In today’s world of omnipresent social media that forces our eyeballs to see photos, videos, good news stories, and humble brags minute-by-minute, I suppose that this serves as the online frame, the stage, the metaphorical “picture window” for us to peer into others’ perfect lives. Well, at least what is carefully curated, then chosen as worthy to share with the rest of us. I’m just as guilty of this, hell, I’ve created an entire career based on social networking.
It’s easy to believe that what we see is what we get online. Hooray for my kids! My husband! My wife! My family! My newborn! My career! My pets! My new gi-normous home! My brand new expensive car! My world tour vacation! My case I won! My book! My article! My fashion shoot! My new hair style! My anniversary! My birthday! My party with the Bidens! My party with POTUS! My FedEx Field suite with professional athletes and CEO’s! My reality show! My hit on TV! My jumping out of a plane! My flying a plane! My selfie with every celebrity ever! My #ThrowbackThursday! My party I was invited to but you weren’t! My everything I did but you didn’t! My perfect world!
So why then, are we so completely shocked when we learn of a devastating divorce, a tragic suicide, or a life that is exactly the opposite of what we hold to be true on Facebook, Instagram, Vine, Twitter, Tumblr, or blogs? Because, it’s not all real life. It’s a piece of the real life pie. Just a slice. Just a taste. A carefully cut and placed on the plate piece of pie that is allowed to be shared.
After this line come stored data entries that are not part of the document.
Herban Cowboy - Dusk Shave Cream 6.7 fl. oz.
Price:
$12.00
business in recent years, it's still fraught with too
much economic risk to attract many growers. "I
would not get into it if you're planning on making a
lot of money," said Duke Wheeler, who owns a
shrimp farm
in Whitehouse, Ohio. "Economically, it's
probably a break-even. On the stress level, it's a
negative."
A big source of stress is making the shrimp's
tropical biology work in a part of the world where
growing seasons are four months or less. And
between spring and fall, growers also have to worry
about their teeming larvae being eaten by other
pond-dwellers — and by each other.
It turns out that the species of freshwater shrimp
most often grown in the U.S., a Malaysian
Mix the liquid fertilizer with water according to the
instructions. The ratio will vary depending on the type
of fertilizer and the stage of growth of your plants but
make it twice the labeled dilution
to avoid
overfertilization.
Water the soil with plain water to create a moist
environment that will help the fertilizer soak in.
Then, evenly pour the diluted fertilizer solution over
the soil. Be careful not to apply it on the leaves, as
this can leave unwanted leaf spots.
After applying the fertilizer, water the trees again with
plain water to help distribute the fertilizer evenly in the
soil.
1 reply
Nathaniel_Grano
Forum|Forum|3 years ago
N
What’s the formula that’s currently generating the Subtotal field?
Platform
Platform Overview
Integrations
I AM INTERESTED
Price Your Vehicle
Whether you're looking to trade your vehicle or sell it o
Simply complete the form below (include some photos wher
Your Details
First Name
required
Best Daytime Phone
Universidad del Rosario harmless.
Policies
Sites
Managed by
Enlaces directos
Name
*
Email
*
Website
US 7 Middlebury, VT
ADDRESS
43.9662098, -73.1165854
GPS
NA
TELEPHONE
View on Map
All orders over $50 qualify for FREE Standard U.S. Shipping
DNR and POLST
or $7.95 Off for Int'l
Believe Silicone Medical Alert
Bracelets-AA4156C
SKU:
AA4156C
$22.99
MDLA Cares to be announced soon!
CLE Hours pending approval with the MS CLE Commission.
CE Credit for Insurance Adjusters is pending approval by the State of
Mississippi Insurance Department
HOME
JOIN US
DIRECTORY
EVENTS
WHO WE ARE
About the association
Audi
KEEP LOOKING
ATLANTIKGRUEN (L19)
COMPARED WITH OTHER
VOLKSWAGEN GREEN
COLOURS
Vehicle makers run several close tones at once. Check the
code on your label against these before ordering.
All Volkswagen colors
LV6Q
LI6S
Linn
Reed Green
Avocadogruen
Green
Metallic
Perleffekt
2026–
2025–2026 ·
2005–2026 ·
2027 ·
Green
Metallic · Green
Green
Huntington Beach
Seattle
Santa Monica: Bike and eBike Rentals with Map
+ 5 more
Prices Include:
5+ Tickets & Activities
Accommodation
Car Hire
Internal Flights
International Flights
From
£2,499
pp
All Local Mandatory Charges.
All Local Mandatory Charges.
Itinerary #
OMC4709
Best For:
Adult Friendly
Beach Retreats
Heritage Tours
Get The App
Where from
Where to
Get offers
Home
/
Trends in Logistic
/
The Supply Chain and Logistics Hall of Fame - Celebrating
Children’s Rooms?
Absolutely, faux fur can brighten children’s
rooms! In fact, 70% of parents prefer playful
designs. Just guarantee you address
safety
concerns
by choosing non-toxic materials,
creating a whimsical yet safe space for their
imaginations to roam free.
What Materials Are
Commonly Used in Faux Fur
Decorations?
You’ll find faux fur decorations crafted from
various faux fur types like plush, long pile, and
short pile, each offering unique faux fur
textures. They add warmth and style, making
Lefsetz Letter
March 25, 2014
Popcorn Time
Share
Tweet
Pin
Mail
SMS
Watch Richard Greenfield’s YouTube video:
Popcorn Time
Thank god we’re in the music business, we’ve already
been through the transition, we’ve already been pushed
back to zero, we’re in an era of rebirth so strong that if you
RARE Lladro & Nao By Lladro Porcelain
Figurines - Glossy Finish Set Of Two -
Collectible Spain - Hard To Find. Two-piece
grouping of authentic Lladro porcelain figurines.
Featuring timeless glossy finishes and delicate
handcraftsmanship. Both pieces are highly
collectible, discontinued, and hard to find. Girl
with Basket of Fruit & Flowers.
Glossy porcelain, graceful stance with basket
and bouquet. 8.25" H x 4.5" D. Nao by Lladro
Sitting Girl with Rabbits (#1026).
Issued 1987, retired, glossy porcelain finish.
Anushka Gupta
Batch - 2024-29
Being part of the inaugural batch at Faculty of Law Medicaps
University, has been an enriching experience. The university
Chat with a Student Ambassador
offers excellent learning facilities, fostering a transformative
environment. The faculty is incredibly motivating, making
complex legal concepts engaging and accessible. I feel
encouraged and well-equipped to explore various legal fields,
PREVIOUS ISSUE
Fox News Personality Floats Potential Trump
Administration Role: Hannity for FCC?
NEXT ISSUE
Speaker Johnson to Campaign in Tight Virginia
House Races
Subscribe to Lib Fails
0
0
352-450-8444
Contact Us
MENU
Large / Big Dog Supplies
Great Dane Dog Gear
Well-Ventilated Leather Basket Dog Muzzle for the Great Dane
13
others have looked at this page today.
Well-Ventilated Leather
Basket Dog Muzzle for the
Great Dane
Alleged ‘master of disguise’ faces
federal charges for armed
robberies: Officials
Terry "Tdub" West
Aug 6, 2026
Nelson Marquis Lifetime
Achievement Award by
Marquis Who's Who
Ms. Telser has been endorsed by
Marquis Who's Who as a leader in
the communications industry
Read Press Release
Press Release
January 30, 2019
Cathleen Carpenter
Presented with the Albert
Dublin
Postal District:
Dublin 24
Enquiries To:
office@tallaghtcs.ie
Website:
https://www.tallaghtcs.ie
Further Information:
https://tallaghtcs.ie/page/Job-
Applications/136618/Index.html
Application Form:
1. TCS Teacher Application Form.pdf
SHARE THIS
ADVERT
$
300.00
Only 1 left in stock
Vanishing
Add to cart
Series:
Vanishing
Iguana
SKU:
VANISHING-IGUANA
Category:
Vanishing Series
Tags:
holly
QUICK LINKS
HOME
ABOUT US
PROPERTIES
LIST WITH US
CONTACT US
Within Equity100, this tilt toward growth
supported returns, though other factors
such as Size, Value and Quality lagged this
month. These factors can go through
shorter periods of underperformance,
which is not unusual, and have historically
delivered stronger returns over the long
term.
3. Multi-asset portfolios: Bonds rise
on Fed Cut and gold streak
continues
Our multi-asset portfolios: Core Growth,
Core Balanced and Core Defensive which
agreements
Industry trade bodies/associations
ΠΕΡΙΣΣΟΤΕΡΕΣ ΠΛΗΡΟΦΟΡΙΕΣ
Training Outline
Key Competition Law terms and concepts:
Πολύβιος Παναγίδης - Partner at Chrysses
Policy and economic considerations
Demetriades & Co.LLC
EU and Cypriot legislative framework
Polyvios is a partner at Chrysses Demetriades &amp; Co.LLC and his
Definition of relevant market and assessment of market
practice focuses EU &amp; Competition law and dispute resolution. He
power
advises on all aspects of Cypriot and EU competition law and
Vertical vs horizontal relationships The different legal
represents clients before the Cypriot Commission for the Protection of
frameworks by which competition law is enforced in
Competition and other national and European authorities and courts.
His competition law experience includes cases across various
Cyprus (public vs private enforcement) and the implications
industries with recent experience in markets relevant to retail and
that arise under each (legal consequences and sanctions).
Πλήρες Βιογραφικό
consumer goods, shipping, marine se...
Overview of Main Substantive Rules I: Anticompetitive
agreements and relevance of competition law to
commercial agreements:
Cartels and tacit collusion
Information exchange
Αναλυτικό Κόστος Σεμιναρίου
This post is merely a thoughtful reminder to make time, face-to-face or even on the phone, with friends and family this holiday season, many of whom you see as blasting their “perfect and fabulous” good life all over social media, distributing their picture window scene as unblemished, one that is meant to make us green with envy, perhaps even sad about our own flawed, stressful, inferior life. Because what you see is not always what’s going on with that person, in fact often it’s quite the opposite. Don’t think that for one moment, their lives are simply “perfect.” As Christmas and New Year’s draw near, many people become extremely depressed on top of being stressed. This is when the social media “plethora of in-your-face perfect lives” may take its toll. I hope that you will reach out to those who might be having a difficult time because of losing a loved one, who might be out of a job, going through a huge personal or professional challenge, or is just a human with everyday problems. Asking questions, listening, sharing stories of you own hardship, just plain taking a moment of your own life to spend with someone who needs you (and who might not have even asked) could mean the world to him or her.
Because real life, my friends, is freaking hard. And we only have each other in real life, to count on.